But that era was anything but boring.
From 1790 until 1796, present-day Tennessee was known as the Southwest Territory, and about five-sixths of it was owned by Native American tribes. The Cherokee Nation still owned and controlled all of present-day East Tennessee south and east of Kingston, the Cumberland Plateau, and most parts of Middle Tennessee drained by the Tennessee River. The Chickasaw Nation owned all of present-day West Tennessee.
As far as white settlers were concerned, Tennessee consisted of two separate pieces of land divided by the “vast wilderness” of the Cumberland Plateau.

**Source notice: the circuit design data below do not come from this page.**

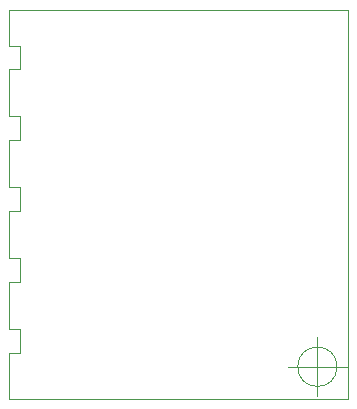
<source format=gm1>
G04 #@! TF.GenerationSoftware,KiCad,Pcbnew,(6.0.1)*
G04 #@! TF.CreationDate,2022-06-09T14:01:23-07:00*
G04 #@! TF.ProjectId,Regulator_5V_rev1_2,52656775-6c61-4746-9f72-5f35565f7265,1.2*
G04 #@! TF.SameCoordinates,Original*
G04 #@! TF.FileFunction,Profile,NP*
%FSLAX46Y46*%
G04 Gerber Fmt 4.6, Leading zero omitted, Abs format (unit mm)*
G04 Created by KiCad (PCBNEW (6.0.1)) date 2022-06-09 14:01:23*
%MOMM*%
%LPD*%
G01*
G04 APERTURE LIST*
G04 #@! TA.AperFunction,Profile*
%ADD10C,0.100000*%
G04 #@! TD*
G04 APERTURE END LIST*
D10*
X127900000Y-74900000D02*
X127900000Y-71900000D01*
X127900000Y-92900000D02*
X128800000Y-92900000D01*
X128800000Y-98900000D02*
X128800000Y-100900000D01*
X127900000Y-71900000D02*
X156594000Y-71900000D01*
X127900000Y-86900000D02*
X127900000Y-82900000D01*
X128800000Y-80900000D02*
X128800000Y-82900000D01*
X128800000Y-92900000D02*
X128800000Y-94900000D01*
X127900000Y-98900000D02*
X128800000Y-98900000D01*
X156594000Y-71900000D02*
X156594000Y-104800000D01*
X128800000Y-74900000D02*
X128800000Y-76900000D01*
X128800000Y-86900000D02*
X128800000Y-88900000D01*
X127900000Y-104800000D02*
X127900000Y-100900000D01*
X127900000Y-80900000D02*
X128800000Y-80900000D01*
X127900000Y-92900000D02*
X127900000Y-88900000D01*
X128800000Y-82900000D02*
X127900000Y-82900000D01*
X127900000Y-80900000D02*
X127900000Y-76900000D01*
X127900000Y-74900000D02*
X128800000Y-74900000D01*
X128800000Y-76900000D02*
X127900000Y-76900000D01*
X127900000Y-98900000D02*
X127900000Y-94900000D01*
X128800000Y-88900000D02*
X127900000Y-88900000D01*
X156594000Y-104800000D02*
X127900000Y-104800000D01*
X128800000Y-100900000D02*
X127900000Y-100900000D01*
X128800000Y-94900000D02*
X127900000Y-94900000D01*
X127900000Y-86900000D02*
X128800000Y-86900000D01*
X155666666Y-102100000D02*
G75*
G03*
X155666666Y-102100000I-1666666J0D01*
G01*
X151500000Y-102100000D02*
X156500000Y-102100000D01*
X154000000Y-99600000D02*
X154000000Y-104600000D01*
M02*

</source>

Under the terms of the Treaty of the Holston, settlers were supposed to have unlimited access to a road that connected the two areas and crossed the plateau. But there were so many acts of violence along the road that most people only travelled it with military escort. Every few months, those military escorts left Fort Southwest Point (in present-day Roane County) heading west and Fort Blount (present-day Jackson County) heading east.
“On the 20th of October next,” reported several issues of the Gazette in the summer of 1795, “the annual escort through the wilderness for families will leave the blockhouses at Southwest point for Bledsoe’s Lick [in Sumner County].”
The Knoxville Gazette, Tennessee’s only newspaper at this time, was full of stories of violence between settlers and Native Americans. The January 9, 1795, Gazette reported three deaths on the Harpeth River, west of Nashville. The February 6, 1795, issue contained a tidbit about the death of George Man, who lived in present-day Sevier County. On March 27, 1795, the Gazette reported two deaths at Joslin’s Station near Nashville.
The May 8, 1795, issue reported several acts of violence, including the death of a soldier “on duty at the Fort of Cumberland” (near Fort Blount). That same issue of the paper reported that a planned prisoner exchange between the United States government and the Cherokee Nation was “postponed to a future day.”
The Gazette occasionally reminded readers why Native Americans were fighting in the first place. On January 8, 1795, Southwest Territory governor William Blount issued a formal proclamation ordering all settlers who had illegally moved into the area known as Powell’s Valley to leave immediately and “to warn them that in case of a refusal to neglect to obey this command, that they will answer the same at their peril.”
What did this search through early issues of the Knoxville Gazette lead me to conclude?
One is that it is misleading to use a current map of Tennessee when you talk about Tennessee becoming a state. After all, the vast majority of present-day Tennessee was Native American land when Tennessee became a state.
The other point that needs to be emphasized is why Tennessee’s early inhabitants were so anxious to become a state in the first place. When Tennessee became a state, its leaders were hopeful that the federal government would do more to help its residents fight. (That, by way, is why the government of the Southwest Territory had renamed White’s Fort after Secretary of War Henry Knox back in 1791.)
Somehow the residents of the Southwest Territory survived. In 1795, a census showed that the Territory South of the Ohio River had about 60,000 residents, more than the minimum requirement set by Congress. The next year, eligible voters chose to become a state by a margin of three to one. Delegates were elected to write a state constitution and to come up with a name for the state.
Delegates voted to name the state “Tennessee.”
The constitution was a lot like the one that the nation had just adopted. It called for three branches of government: an executive branch led by a governor, a judicial branch led by a state supreme court and a legislative branch consisting of a house and a senate.
Congress, meeting in Philadelphia at the time, approved statehood on June 1, 1796.